20 March 1975
Letter to the Burroughs Recipients of the EWD-series.
My dear Reader,
The other day I heard that by casting some doubts on the central role of recursion, I had caused commotion at some places within the Corporation. Although such was not my intention, I think that is great! Ours is such a young discipline that the separation between folklore and science still requires our conscious, continuous attention. Articles of faith are both a blessing and a curse: they are a blessing in so far as they embody a continuity of intellectual style without which no company of products with a high technology content can survive, they are a curse in so far as they may escape being challenged when their time has come. The mere fact that on the whole our competitors' products are so extremely poor at implementing recursive algorithms engenders, of course, the danger that inside our Corporation recursion, indeed, becomes an article of faith. But periodically and not at too high a frequency articles of faith have to be challenged: if they survive, fine, for then we know better why we have chosen them, but if they don't, also fine, because then we have freed ourselves of what in the mean time should have been unmasked as a superstition. Challenging (consciously or not) now and then an article of faith within the Corporation seems one of the more valuable ways in which I can contribute and, therefore, I am glad to discover that I have done so. But that is not why this letter is written to you.
This letter is written to you, because I heard of this commotion by pure accident, and that did not seem right to me, when I started to think about it.
When addressing an audience orally, I have learned how to avoid keeping a monologue ("I am quite used to the processing of interrupts." is the standard joke that some of you may remember.). But now I am addressing an audience by mail-and-Xerox, and it was something of a shock for me to realize that from all my reports that have been distributed inside Burroughs Corporation, hardly any reaction has reached me. This letter, therefore, is a plea not to hesitate to react, drop me a line when you feel like it.
Of course I do not expect everybody of you to study (and to react to) everything I write: the spectrum is broad enough that, quite naturally, parts of it fall outside your interests. But some of it should fall within your interests (otherwise you should not receive them!). And with respect to the documents within your interests, it would be nice if you dropped me a line now and then.

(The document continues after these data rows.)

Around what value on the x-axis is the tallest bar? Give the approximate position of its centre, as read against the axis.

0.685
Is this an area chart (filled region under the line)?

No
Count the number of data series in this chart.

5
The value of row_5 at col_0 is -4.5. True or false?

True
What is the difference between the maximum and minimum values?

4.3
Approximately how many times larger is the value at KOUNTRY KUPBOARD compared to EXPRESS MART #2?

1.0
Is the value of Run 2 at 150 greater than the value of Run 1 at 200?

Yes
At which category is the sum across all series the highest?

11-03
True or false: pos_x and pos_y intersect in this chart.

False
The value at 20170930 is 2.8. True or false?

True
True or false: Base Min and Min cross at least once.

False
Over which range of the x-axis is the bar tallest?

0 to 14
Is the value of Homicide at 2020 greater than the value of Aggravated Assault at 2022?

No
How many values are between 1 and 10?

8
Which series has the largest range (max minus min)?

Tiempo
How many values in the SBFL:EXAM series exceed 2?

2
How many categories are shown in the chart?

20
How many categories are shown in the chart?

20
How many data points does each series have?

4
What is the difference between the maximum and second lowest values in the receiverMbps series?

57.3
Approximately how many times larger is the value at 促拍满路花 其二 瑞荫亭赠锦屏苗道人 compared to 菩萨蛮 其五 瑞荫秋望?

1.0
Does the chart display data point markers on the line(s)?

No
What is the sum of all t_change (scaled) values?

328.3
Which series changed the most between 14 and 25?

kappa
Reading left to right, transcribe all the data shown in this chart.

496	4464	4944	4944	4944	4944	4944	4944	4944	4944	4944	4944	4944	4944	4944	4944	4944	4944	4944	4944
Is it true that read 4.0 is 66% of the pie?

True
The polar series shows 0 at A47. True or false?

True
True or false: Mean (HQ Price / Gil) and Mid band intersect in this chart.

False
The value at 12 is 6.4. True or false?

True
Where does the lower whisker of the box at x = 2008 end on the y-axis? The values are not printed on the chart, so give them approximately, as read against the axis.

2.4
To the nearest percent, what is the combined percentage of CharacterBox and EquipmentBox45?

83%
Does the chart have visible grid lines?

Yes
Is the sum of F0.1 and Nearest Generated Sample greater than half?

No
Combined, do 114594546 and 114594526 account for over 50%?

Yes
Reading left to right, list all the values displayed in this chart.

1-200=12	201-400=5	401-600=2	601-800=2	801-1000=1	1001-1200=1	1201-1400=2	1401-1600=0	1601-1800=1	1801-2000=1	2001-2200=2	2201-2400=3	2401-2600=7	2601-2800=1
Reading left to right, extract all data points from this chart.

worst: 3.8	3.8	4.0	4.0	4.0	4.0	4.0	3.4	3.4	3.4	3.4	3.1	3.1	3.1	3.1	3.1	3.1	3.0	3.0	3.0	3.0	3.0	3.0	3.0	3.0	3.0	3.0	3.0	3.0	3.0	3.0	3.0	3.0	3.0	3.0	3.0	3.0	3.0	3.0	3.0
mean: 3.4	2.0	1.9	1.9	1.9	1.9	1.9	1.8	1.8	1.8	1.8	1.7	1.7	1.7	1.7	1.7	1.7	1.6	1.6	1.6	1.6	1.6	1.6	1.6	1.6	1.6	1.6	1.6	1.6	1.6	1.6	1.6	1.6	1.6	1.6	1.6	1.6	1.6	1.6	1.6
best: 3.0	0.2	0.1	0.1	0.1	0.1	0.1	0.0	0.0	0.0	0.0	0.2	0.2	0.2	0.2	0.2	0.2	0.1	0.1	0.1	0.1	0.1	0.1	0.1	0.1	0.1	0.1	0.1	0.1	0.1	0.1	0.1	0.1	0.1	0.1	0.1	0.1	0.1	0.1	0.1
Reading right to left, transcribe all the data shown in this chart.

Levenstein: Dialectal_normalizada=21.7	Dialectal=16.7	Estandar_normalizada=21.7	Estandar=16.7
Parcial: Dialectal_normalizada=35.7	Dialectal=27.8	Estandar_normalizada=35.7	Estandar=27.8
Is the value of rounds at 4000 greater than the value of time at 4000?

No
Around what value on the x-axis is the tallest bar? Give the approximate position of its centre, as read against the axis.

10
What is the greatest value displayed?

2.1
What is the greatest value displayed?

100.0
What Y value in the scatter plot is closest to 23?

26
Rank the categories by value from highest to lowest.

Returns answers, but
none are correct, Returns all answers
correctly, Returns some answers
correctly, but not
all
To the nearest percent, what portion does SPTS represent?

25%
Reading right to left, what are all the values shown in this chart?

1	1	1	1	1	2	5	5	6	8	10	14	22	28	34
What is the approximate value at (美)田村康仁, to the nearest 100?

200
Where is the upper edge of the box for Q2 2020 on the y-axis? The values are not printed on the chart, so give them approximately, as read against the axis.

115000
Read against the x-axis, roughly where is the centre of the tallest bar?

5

If you like them, or if they are helpful, I would like to hear so: even I can do with occasional encouragement. If you don't understand them, and would like to do so, don't hesitate to ask for clarifications, for such requests are most essential for me: they are the feedback that is indispensable for anyone who would like to continue to reach his audience effectively. If you don't agree with my conclusions or feel that I am committing a glorious oversight, please say so, for you may be right and your correction will be most welcome. To a certain extent I am dependent on and, therefore, eager to learn from your combined, extensive experience.